* _Given data_:
*** Block opens ***
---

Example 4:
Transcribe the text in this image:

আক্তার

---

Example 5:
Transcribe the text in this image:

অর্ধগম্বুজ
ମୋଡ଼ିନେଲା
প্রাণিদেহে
*** Block closes ***
Return every record above. Copy each one exactly.

* _Response area_:
---

Example 4:
Transcribe the text in this image:

আক্তার

---

Example 5:
Transcribe the text in this image:

অর্ধগম্বুজ
ମୋଡ଼ିନେଲା
প্রাণিদেহে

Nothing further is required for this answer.